After a depressing week of rain, cloud and generally messy weather, yesterday’s blue skies were a welcome change. Proper sunshine filled my office at home, and somehow the world didn’t seem quite so bad. It was also the day my friend Steve was coming over to put up the tawny owl nest box he’d made for my local owls.
Unfortunately the Scots Pine we chose for the box was in the middle of an enormous hedge of camelia and laurel, 15ft wide and the same height. Getting a ladder against the tree trunk was going to be tricky, to say the least. Eventually we battled our way right into the undergrowth and stood the ladder up inside the hedge, success – we hoped.
As Steve emerged from the jungle below he did an amazing job of dragging the box up the ladder and somehow (I’m still not quite sure how) wired the box to the tree single handedly, while I faffed around at the bottom of the ladder feeling (and, quite honestly, being) completely useless.
Now all we need are the tawny owls, who regularly hunt in the garden for voles and mice, to take a fancy to it. Personally I can’t see how they could resist such a des-res, although the jackdaws might take a fancy to it if the owls aren’t quick off the mark.
It was such a perfect evening I decided to walk across the valley to the jackdaw roost. I didn’t set off until 4pm, and as I walked down the hill into the valley, it felt as if I was off to roost as well. Jackdaws and rooks were flying in from all directions, slowly making their way to the pre-roost gathering site. There was no hurry, no rush, just slow determined wing flaps taking them to their meeting place. All roads led to the pre-roost.

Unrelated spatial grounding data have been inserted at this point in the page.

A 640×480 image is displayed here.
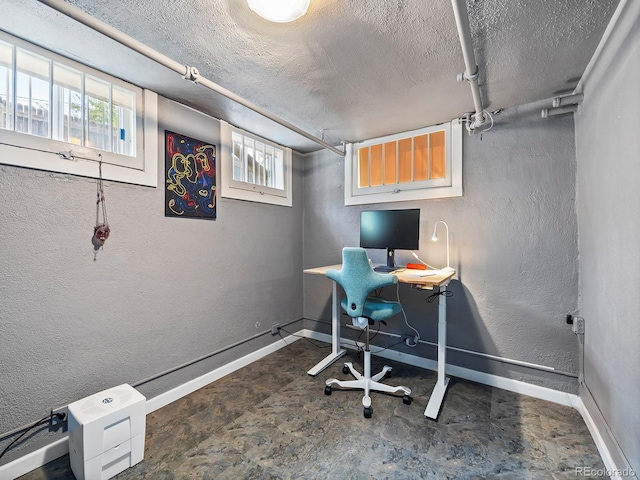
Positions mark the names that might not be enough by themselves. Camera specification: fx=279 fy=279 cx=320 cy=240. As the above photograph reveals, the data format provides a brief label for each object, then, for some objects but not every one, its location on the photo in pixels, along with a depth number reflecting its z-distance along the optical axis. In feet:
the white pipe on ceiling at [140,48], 3.64
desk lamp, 7.94
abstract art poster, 7.20
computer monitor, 8.30
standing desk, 6.45
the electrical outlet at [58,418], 5.29
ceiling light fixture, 3.97
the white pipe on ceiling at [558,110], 6.74
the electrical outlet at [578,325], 6.59
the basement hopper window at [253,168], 8.60
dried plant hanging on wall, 5.86
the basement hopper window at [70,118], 4.99
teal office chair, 6.58
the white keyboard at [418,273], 7.06
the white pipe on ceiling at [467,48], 3.61
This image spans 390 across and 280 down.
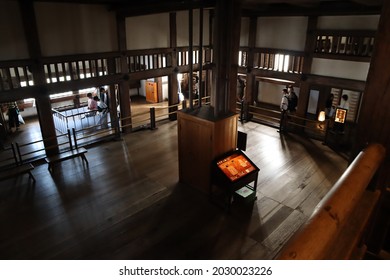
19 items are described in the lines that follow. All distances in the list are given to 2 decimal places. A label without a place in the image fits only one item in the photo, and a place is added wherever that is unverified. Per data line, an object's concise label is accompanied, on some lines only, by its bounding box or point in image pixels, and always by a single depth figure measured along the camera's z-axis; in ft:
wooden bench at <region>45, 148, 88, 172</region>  26.27
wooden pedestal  21.06
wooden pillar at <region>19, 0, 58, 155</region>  24.95
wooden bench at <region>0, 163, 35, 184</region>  23.36
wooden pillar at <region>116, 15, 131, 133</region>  31.67
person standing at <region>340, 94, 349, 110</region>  30.50
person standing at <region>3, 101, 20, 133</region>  35.60
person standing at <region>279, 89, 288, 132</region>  35.65
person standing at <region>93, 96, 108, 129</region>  37.45
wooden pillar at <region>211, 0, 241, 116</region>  19.07
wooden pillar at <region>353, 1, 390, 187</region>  4.42
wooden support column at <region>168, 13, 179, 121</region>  36.24
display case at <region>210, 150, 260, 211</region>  20.43
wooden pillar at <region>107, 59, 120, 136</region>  32.19
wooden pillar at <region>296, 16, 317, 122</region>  31.86
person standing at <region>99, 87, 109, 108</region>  36.88
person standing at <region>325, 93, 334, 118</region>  33.55
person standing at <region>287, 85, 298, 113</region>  36.52
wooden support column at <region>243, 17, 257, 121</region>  37.99
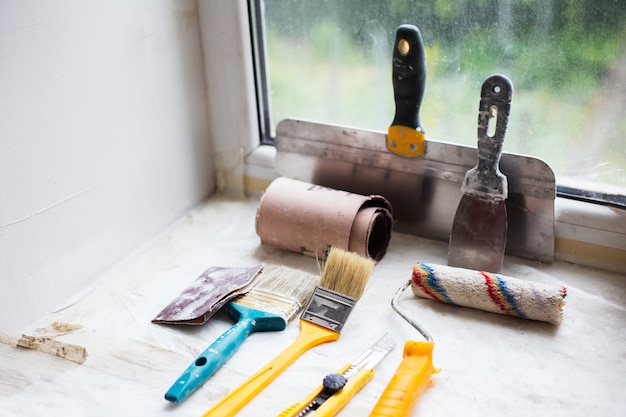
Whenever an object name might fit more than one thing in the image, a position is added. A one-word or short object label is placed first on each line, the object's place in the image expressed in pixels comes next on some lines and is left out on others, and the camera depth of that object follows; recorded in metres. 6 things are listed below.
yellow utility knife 0.76
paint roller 0.81
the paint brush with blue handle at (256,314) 0.81
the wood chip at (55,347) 0.87
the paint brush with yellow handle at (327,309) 0.82
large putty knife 1.00
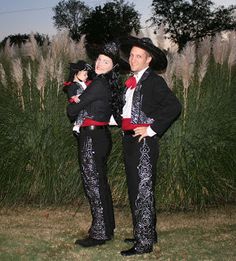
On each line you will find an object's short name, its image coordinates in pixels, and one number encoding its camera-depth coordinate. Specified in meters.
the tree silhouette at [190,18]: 55.03
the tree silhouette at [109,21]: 57.91
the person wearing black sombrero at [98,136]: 4.97
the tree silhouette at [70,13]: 83.94
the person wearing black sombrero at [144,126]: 4.81
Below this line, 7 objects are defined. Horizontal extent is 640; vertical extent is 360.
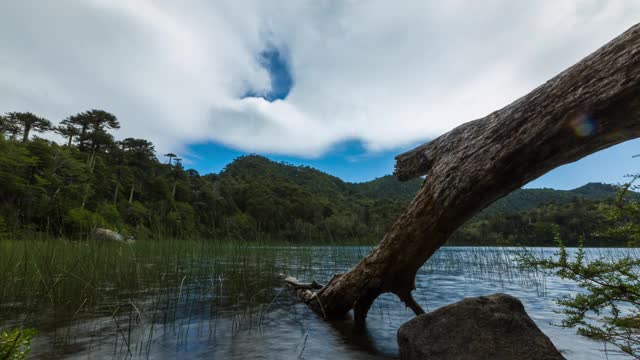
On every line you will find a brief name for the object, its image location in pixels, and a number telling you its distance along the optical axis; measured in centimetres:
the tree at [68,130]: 4948
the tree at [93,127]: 5119
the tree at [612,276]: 270
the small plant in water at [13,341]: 158
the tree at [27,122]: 4391
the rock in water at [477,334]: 316
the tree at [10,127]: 4194
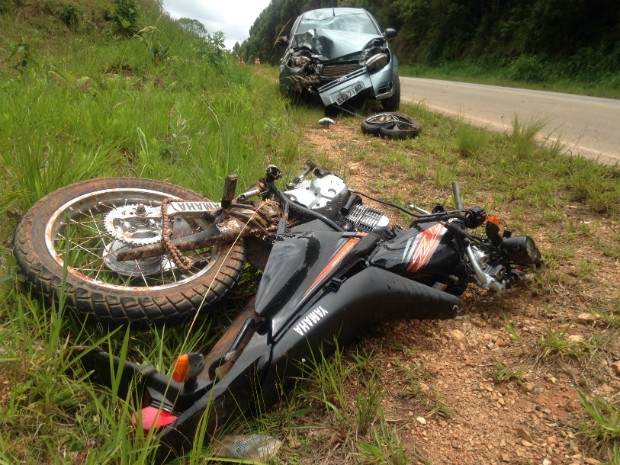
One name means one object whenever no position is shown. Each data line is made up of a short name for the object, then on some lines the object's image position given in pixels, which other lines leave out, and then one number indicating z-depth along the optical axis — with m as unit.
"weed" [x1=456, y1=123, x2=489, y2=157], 4.56
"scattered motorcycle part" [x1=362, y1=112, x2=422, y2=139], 5.16
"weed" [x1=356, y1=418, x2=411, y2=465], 1.42
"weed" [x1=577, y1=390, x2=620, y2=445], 1.53
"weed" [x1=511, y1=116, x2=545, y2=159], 4.32
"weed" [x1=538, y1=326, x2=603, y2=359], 1.98
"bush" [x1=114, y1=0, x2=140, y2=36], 7.55
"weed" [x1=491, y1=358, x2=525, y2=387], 1.88
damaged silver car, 6.03
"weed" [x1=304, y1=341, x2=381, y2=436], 1.56
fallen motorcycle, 1.44
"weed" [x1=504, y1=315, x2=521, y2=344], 2.12
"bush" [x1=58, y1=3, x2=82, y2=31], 7.42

Anyone walking nearby would instantly have known where the pre-roost was. The trees on the hill were like the hub of a wheel, with the straggly lines of flying birds as the spokes, arriving from all directions.
I had planned to watch the main roost site from my favourite vantage point, about a quarter mile further on at the top of a hill, but the noise at the pre-roost was building and I found myself rooted to the spot. Strangely mesmerised.

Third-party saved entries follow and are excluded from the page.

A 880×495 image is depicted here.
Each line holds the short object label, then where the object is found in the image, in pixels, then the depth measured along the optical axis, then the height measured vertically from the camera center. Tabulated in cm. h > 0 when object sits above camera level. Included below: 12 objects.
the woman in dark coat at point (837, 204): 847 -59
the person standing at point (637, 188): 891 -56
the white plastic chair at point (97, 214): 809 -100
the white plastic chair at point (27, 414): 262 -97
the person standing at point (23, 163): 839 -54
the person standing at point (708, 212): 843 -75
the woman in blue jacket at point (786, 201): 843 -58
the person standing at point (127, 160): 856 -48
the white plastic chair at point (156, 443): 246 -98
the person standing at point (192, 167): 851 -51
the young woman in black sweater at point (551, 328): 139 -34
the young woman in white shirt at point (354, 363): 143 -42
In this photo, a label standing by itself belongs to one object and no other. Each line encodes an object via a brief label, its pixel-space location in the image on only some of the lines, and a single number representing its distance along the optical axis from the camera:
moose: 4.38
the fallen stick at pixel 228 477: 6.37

As the trees filled with the sound of jackdaws and rooks, I gradually started to make out individual families. Three, four or five birds following each other from tree branch to tree branch. Fights broke out, like any big gathering, as some birds chased each other; turning this way and that, trying to get away from their persistent pursuers. Had they landed on the wrong branch? Committed a grave corvid crime? It’s hard to tell, but punishment was swift and pretty violent. Pecks to the head and body if they were caught, and “sent to Coventry”. Loneliness must surely be the worse punishment for this gregarious bird?
Suddenly the general hubbub of the pre-roost changed as a ripple of calls moved from one tree to the next. As if as one, all five hundred birds lifted into the darkening sky. This time every bird was heading in the same direction, flying quite quietly, no more than a mile to the next valley where thousands more birds would already be waiting.
For a moment a strange silence fell on the wood, everything seemed to be breathing a huge sigh of relief at the exit of the jackdaws. Then the singing started. Beautiful singing, filling the darkness with eerie, echoing, woodland songs that wrapped themselves around the branches of the trees.
In the distance I could still hear the main jackdaw roost settling down for the night. A single mass sound, lifting and falling in volume as they made themselves comfortable.
Walking home the only sound came from the streams still trying to draw the water off the land after the rains. No birdsong, no foxes, no owls, just water.
Finally, walking up the hill towards civilisation, with street lamps glaring, the sound of cars and people spoiled the atmosphere. I’d been out for over two hours, on the edge of a busy urban village, and yet I realised hadn’t passed a single human being. I hope it stays like that, I’d selfishly like to keep this special time, when day turns to night, all to myself.